Je me rendis à Canaries à deux reprises, en 2014 et en 2015. La première fois, je rencontrai les anciens du village et quelques habitants à qui j’exposai mon intention photographique. Toutes les portes me furent alors ouvertes, avec autant de spontanéité que de générosité.
Les fragments d’histoire
Minuscule village de pêcheurs qui revendent en grande partie leur production à l’industrie hôtelière, Canaries compte quelques employés municipaux qui entretiennent les rues où de vieilles dames proposent aux enfants qui sortent de l’école, et aux passants, les sucreries et les gâteaux qu’elles ont préparés, et où
l’on fabrique encore sur le pas des portes des balais à partir de végétaux, comme à la Martinique, au temps de l’Amiral.
On pourrait croire à une économie qui fonctionne en autarcie, entre mer et jardin créole. Il n’y a pas de médecin mais un dispensaire ouvert une fois par semaine. Et le plus aisé est celui qui possède un moyen de locomotion.
À la bibliothèque de Castrie, j’ai cherché des écrits sur le village, presque en vain.

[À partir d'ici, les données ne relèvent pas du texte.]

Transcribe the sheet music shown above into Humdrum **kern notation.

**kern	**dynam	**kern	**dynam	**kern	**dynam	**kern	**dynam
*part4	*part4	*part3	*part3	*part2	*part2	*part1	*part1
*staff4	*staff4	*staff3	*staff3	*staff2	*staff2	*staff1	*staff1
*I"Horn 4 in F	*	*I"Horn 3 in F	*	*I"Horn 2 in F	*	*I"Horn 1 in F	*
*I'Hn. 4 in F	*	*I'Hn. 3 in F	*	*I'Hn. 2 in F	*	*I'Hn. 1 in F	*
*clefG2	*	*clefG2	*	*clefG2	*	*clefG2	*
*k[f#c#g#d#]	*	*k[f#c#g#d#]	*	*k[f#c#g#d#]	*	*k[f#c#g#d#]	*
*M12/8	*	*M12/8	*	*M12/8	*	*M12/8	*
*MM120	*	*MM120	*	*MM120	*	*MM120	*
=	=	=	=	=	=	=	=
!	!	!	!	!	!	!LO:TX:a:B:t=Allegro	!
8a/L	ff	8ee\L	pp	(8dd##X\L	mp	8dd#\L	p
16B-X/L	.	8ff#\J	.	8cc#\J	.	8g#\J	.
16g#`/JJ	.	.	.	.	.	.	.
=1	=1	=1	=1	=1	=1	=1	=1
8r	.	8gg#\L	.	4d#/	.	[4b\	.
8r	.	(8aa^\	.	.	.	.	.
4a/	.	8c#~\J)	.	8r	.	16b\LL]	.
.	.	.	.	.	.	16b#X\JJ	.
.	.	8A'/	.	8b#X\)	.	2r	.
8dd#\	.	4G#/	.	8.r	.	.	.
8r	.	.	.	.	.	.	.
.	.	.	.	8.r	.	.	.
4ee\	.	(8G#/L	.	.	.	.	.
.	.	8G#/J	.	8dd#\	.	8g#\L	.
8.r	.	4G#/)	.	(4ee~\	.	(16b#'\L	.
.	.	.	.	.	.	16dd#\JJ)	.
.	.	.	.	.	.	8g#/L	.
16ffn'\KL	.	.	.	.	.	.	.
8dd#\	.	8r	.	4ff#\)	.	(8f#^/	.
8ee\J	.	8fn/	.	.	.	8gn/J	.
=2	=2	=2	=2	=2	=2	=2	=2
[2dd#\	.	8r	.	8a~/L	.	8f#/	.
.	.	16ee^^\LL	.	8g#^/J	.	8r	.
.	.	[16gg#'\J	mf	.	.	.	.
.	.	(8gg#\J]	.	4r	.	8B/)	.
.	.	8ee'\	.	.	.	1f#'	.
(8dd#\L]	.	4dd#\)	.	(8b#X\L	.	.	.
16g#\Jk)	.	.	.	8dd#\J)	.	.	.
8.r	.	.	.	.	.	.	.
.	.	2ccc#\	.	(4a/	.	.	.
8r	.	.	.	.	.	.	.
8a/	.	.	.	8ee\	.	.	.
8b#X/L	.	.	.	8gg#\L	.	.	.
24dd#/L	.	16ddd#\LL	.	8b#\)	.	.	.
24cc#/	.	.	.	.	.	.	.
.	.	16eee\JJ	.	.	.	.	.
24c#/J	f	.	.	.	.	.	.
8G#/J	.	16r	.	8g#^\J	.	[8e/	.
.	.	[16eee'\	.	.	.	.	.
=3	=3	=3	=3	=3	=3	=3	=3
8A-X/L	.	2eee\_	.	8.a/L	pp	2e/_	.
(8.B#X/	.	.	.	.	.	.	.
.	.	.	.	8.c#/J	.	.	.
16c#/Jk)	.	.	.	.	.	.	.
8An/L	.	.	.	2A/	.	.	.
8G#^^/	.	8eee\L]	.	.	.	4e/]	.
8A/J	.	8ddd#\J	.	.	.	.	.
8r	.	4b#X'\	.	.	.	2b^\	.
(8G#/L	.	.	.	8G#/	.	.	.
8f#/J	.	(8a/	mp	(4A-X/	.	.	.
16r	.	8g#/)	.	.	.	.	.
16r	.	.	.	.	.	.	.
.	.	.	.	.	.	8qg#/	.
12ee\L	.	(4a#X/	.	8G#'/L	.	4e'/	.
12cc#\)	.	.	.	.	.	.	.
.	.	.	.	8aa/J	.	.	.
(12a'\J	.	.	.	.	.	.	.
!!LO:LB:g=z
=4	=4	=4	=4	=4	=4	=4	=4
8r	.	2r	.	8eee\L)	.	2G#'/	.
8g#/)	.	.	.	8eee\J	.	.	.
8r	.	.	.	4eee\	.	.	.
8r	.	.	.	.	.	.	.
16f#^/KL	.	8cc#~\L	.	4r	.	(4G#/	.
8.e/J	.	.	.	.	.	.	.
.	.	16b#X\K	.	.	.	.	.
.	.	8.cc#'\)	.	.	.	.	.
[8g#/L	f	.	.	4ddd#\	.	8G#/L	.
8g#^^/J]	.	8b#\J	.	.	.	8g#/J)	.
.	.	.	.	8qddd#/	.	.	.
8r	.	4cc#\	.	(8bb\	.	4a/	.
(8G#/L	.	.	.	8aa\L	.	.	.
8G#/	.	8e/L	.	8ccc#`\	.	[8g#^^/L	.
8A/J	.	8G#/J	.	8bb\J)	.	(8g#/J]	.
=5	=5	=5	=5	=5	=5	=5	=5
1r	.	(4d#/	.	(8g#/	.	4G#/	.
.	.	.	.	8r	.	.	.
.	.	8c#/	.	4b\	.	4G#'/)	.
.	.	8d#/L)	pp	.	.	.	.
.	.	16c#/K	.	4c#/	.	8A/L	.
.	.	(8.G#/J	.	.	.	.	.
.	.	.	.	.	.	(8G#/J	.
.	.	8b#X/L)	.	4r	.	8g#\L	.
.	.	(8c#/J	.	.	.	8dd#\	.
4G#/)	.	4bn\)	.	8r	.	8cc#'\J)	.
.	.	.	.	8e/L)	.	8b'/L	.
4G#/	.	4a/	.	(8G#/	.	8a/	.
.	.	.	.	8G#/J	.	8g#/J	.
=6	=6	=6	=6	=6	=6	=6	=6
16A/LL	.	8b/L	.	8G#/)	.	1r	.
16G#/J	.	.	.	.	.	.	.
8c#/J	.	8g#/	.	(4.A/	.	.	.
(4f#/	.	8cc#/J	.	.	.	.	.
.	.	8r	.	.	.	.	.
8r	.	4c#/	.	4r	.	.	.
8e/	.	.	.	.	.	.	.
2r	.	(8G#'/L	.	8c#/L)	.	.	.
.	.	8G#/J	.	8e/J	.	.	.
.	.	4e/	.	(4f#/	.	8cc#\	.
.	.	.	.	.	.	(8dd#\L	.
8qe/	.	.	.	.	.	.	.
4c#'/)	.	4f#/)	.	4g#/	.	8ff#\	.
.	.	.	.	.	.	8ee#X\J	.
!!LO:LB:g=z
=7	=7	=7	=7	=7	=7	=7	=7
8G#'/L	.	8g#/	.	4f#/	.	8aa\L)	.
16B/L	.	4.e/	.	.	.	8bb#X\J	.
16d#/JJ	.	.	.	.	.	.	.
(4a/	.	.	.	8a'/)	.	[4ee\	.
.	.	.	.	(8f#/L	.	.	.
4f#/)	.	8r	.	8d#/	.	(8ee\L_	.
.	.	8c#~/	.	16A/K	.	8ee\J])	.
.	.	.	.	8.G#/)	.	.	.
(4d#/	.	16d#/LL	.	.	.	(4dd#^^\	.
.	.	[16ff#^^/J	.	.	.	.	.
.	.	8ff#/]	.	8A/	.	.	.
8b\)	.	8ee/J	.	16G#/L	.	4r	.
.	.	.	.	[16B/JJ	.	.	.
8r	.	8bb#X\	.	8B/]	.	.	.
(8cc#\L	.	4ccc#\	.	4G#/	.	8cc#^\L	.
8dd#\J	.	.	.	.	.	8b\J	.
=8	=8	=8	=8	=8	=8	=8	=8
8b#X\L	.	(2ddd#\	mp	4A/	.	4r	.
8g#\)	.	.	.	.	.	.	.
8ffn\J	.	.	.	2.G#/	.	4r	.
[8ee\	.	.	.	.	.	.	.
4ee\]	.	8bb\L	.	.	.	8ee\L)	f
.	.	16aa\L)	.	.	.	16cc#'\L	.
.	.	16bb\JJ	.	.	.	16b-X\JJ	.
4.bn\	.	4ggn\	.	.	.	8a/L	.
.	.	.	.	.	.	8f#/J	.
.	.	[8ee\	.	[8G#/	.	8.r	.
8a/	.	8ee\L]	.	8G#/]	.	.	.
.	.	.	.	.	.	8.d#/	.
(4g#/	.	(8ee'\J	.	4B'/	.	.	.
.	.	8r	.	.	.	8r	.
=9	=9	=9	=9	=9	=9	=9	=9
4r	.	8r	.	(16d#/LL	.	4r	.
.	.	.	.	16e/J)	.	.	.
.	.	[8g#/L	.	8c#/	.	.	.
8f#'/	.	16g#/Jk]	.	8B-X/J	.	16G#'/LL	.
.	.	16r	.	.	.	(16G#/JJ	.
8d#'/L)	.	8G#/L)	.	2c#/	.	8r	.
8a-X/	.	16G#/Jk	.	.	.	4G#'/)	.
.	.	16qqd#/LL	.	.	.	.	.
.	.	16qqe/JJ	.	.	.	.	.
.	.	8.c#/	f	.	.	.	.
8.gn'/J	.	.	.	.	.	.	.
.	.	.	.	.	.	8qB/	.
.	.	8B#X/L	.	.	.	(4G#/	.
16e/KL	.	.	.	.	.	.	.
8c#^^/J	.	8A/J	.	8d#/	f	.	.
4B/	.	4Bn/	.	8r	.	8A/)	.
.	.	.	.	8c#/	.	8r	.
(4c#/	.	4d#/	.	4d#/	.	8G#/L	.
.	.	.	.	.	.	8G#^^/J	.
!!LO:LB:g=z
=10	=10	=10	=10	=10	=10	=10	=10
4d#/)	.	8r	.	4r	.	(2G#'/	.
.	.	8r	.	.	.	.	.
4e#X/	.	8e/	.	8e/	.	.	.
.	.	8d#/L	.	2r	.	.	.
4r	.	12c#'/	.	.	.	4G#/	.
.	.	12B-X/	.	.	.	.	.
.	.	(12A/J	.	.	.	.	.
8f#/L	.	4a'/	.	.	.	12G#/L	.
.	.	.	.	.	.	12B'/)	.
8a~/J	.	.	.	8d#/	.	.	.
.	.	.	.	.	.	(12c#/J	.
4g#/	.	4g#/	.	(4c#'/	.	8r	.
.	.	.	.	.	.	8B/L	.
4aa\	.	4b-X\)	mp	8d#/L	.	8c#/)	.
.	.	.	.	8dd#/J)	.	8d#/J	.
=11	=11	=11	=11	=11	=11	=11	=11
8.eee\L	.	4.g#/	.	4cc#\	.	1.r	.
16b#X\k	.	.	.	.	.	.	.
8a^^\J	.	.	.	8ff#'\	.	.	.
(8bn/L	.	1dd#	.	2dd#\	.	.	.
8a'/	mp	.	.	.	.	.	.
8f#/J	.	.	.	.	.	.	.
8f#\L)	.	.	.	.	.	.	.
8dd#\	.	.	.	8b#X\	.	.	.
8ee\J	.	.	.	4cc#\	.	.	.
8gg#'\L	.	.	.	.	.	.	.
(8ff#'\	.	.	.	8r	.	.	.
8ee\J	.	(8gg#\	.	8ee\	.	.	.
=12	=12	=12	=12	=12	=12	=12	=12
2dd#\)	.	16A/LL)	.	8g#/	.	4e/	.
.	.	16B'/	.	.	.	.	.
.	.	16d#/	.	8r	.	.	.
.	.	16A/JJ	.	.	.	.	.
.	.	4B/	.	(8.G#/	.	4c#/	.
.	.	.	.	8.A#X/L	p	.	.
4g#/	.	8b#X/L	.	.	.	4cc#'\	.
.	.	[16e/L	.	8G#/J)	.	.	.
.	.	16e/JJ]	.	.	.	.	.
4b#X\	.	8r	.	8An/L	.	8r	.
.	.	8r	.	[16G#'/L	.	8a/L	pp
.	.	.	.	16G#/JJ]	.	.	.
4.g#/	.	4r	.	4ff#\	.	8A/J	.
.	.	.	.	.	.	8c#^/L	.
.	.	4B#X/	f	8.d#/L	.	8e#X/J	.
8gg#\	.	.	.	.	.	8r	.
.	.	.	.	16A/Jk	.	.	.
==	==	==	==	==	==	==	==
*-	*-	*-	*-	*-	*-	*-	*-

Son histoire n’est pas consignée, à l’instar de nombre de régions caribéennes. J’ai toutefois cru comprendre qu’une industrie de la canne surplombait autrefois le village et que celui-ci devait en être, en quelque sorte, « La Rue Cases-Nègres ». La faillite de l’usine dans les années soixante entraîna l’exode des habitants vers l’Angleterre. Ceux qui y ont fait souche continuent d’aider leurs proches restés à Canaries.
Il en va ainsi de la grande et de la petite histoire qui nous enseignent qu’il faut savoir regarder par-delà les truismes et les obscurités, pour tenter de capturer les fragments de la difficile aventure des hommes —et déceler cet indicible qui amarre les communautés.